与顾砚尘正式在一起的日子,对虞笙而言,仿佛开启了一个充满新奇体验的副本。
这位曾经高高在上、不染尘埃的佛子,谈起恋爱来,竟有种笨拙又执拗的真诚,反差大得令人咋舌。
他似乎将自己那套用于处理庞大商业帝国的严谨逻辑,稍作修改后,直接套用在了谈恋爱这件事上。
既然确定了关系,那么男友的职责,就必须履行到位。
于是,虞笙开始频繁地收到礼物。
起初是每天一束空运而来的、最新鲜稀有的花卉。
不是俗气的红玫瑰,而是诸如荷兰郁金香、厄瓜多尔玫瑰、日本嘉兰百合之类品味刁钻的花材,搭配雅致,卡片上只有简洁的打印体花名和日期,像一份严谨的每日工作报告。

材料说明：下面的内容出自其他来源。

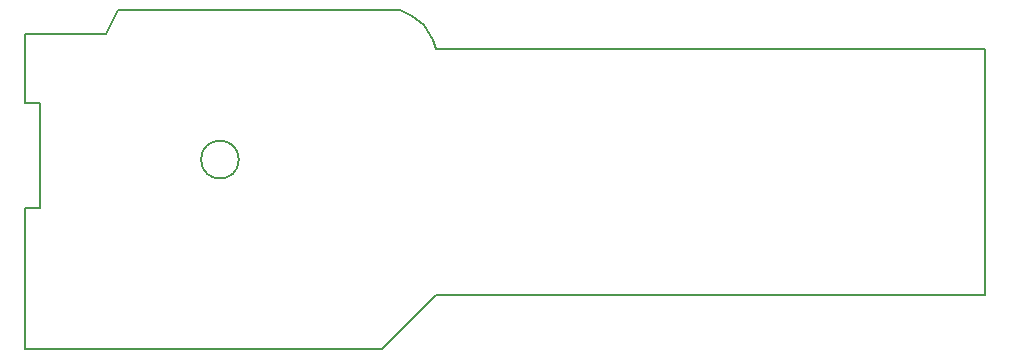
<source format=gbr>
%TF.GenerationSoftware,KiCad,Pcbnew,(5.0.2)-1*%
%TF.CreationDate,2021-01-29T11:37:37+01:00*%
%TF.ProjectId,radar_d1_mini_pcb,72616461-725f-4643-915f-6d696e695f70,rev?*%
%TF.SameCoordinates,Original*%
%TF.FileFunction,Profile,NP*%
%FSLAX46Y46*%
G04 Gerber Fmt 4.6, Leading zero omitted, Abs format (unit mm)*
G04 Created by KiCad (PCBNEW (5.0.2)-1) date 29/01/2021 11:37:37*
%MOMM*%
%LPD*%
G01*
G04 APERTURE LIST*
%ADD10C,0.150000*%
G04 APERTURE END LIST*
D10*
X115646000Y-127762000D02*
G75*
G03X115646000Y-127762000I-1600000J0D01*
G01*
X178816000Y-118364000D02*
X178816000Y-139192000D01*
X148082000Y-118364000D02*
X178816000Y-118364000D01*
X137414000Y-118364000D02*
X148082000Y-118364000D01*
X132334000Y-118364000D02*
X137414000Y-118364000D01*
X132080000Y-117602000D02*
X132334000Y-118364000D01*
X131318000Y-116332000D02*
X132080000Y-117602000D01*
X130302000Y-115570000D02*
X131318000Y-116332000D01*
X129286000Y-115062000D02*
X130302000Y-115570000D01*
X128016000Y-115062000D02*
X129286000Y-115062000D01*
X105410000Y-115062000D02*
X128016000Y-115062000D01*
X104394000Y-117094000D02*
X105410000Y-115062000D01*
X97536000Y-117094000D02*
X104394000Y-117094000D01*
X97536000Y-122936000D02*
X97536000Y-117094000D01*
X98806000Y-122936000D02*
X97536000Y-122936000D01*
X98806000Y-131826000D02*
X98806000Y-122936000D01*
X97536000Y-131826000D02*
X98806000Y-131826000D01*
X97536000Y-143764000D02*
X97536000Y-131826000D01*
X132334000Y-139192000D02*
X178816000Y-139192000D01*
X127762000Y-143764000D02*
X132334000Y-139192000D01*
X127508000Y-143764000D02*
X127762000Y-143764000D01*
X109474000Y-143764000D02*
X127508000Y-143764000D01*
X109474000Y-143764000D02*
X97536000Y-143764000D01*
M02*

</source>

虞笙看着那些价值不菲却透着一股“公事公办”气息的花束,哭笑不得。
在某次共进晚餐时,她托着腮,眼波流转,似笑非笑地看着他:“顾先生,你每天送的花都很美,可是……总觉得少了点什么呢。”
顾砚尘切牛排的动作顿住,抬眸看她,眼神里带着一丝真实的困惑:“少了什么?品种不喜欢?还是配送时间不对?”他甚至拿出了手机,似乎准备立刻记录下用户反馈。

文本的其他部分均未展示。